U.S. gains in global output partly reflect the strong dollar, which pushes up the value of American output relative to that of foreign economies. But they also result from substantial increases in U.S. productivity compared with the rest of the world.
The changes in the global economy have made America, not China, the premier destination for foreign direct investment, enlarging the exposure that foreign companies have to the U.S. economy and changes in government policy. A booming U.S. stock market has attracted huge flows of investment dollars.
“The fact that much of the rest of the world is now struggling to generate demand on its own provides more reason for countries to try to reach some sort of accommodation with Trump,” said Brad Setser , a senior fellow at the Council on Foreign Relations.
Trump started imposing tariffs in 2018, primarily on China but also on Europe and other allies. Those tariffs fractured global trade, weighing on large exporting economies in Asia and Europe, while not obviously hurting the U.S., which is less reliant on foreign demand than its trading partners. Trump campaigned on a promise to impose at least a 60% tariff on China, and an across the board tariff of 10% to 20% on everywhere else.

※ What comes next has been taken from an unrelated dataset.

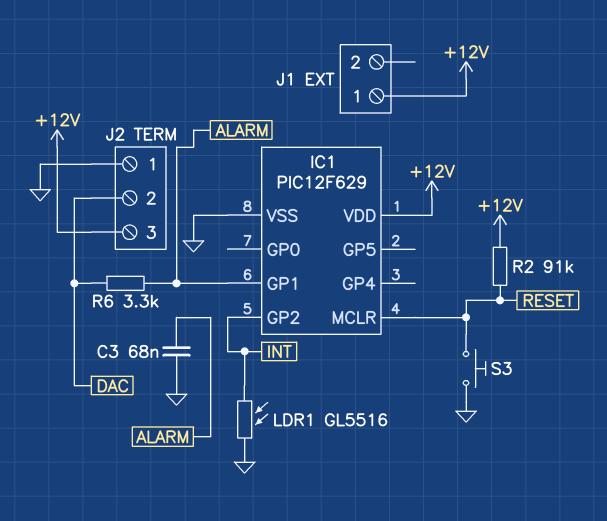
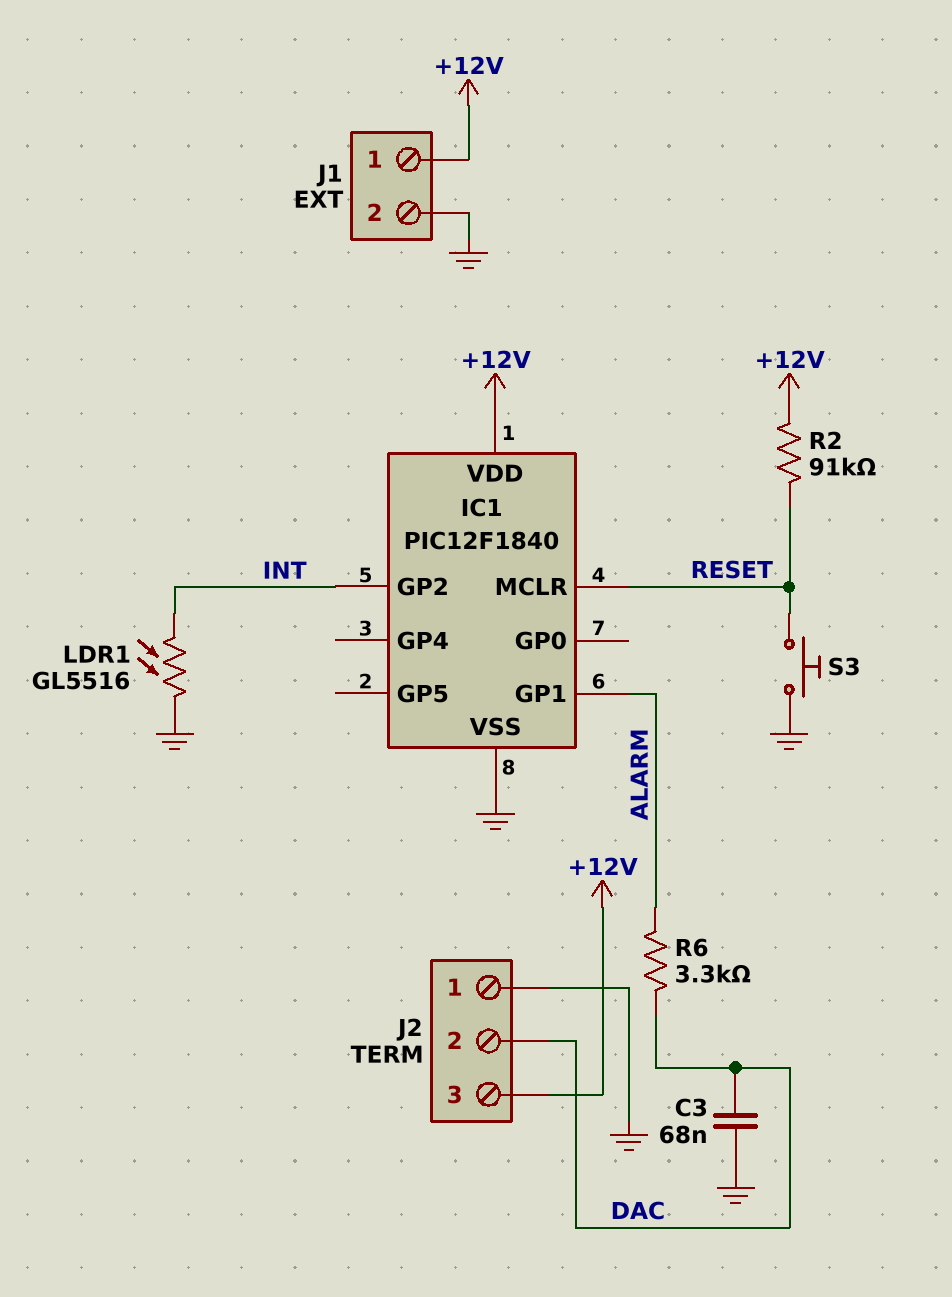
C3: 68nF (ALARM, GND) -> 68nF (DAC, GND)
IC1: PIC12F629 -> PIC12F1840
J1 pin 2: none -> GND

America’s superior economic performance has been driven in part by energy independence and massive government spending, said Neil Shearing , chief economist at Capital Economics in London. Since the U.S. now exports more energy than it imports—including millions of barrels of oil each month to China—the nation as a whole benefits when energy prices rise, unlike for net importers such as China and Europe.
The upshot: America’s traditional role as the centre of gravity in the global economy has become even more pronounced in the years after Trump’s first-term tariffs, the pandemic, and Russia’s full-scale invasion of Ukraine.
U.S. influence over Europe’s economy is a case in point. The U.S. has cemented its position as Europe’s largest export market as trans-Atlantic trade surged in recent years and China’s imports from Europe stalled. The U.S. has replaced Russia as Europe’s major source of imported energy. Europe runs big trade surpluses with the U.S. but big trade deficits with China.
The result is access to the U.S. market is far more important for Europe than access to European markets for the U.S. That asymmetry will give Trump leverage in trade negotiations with Europe, according to economists.
Germany exports around 7% of its entire manufacturing value-added to the U.S., but Germany imports only around 0.8% of value-added in U.S. manufacturing, according to a September paper by researchers at Germany’s Ifo Institute for Economic Research.
“German business is vulnerable to Trump,” said Marcel Fratzscher , president of the Berlin-based economic research institute DIW Berlin.
Parts of Asia have benefited from the changes in supply chains sparked by Trump’s initial trade war with China. Many manufacturers, including Chinese ones, moved factories to places such as Vietnam and Cambodia. For the past two quarters, Southeast Asia’s exports to the U.S. have exceeded those to China.
But that now leaves them more exposed to across the board tariffs, a policy that Trump advisers say will be necessary to force manufacturing back to the U.S.
To be sure, Trump’s policies could create countervailing forces. Tariffs would decrease imports and potentially weigh on productivity, but tax cuts would drive up household and business spending, including, inevitably, on imports. Other countries could retaliate by placing tariffs on U.S. goods.
Meanwhile, a tight U.S. labor market has pushed up wages, which is good for those workers. But it could pressure employers to raise prices, in turn making them vulnerable to foreign competition.
Many economists are girding for a different type of trade war from Trump 1.0, when trade fell between the U.S. and China but was diverted elsewhere.
“As long as protectionism refers only to one country, China, the world can live with this,” said Joerg Kraemer , chief economist at Commerzbank. “The thing becomes difficult or dangerous if you implement tariffs on all countries. This would be a new era in global trade.”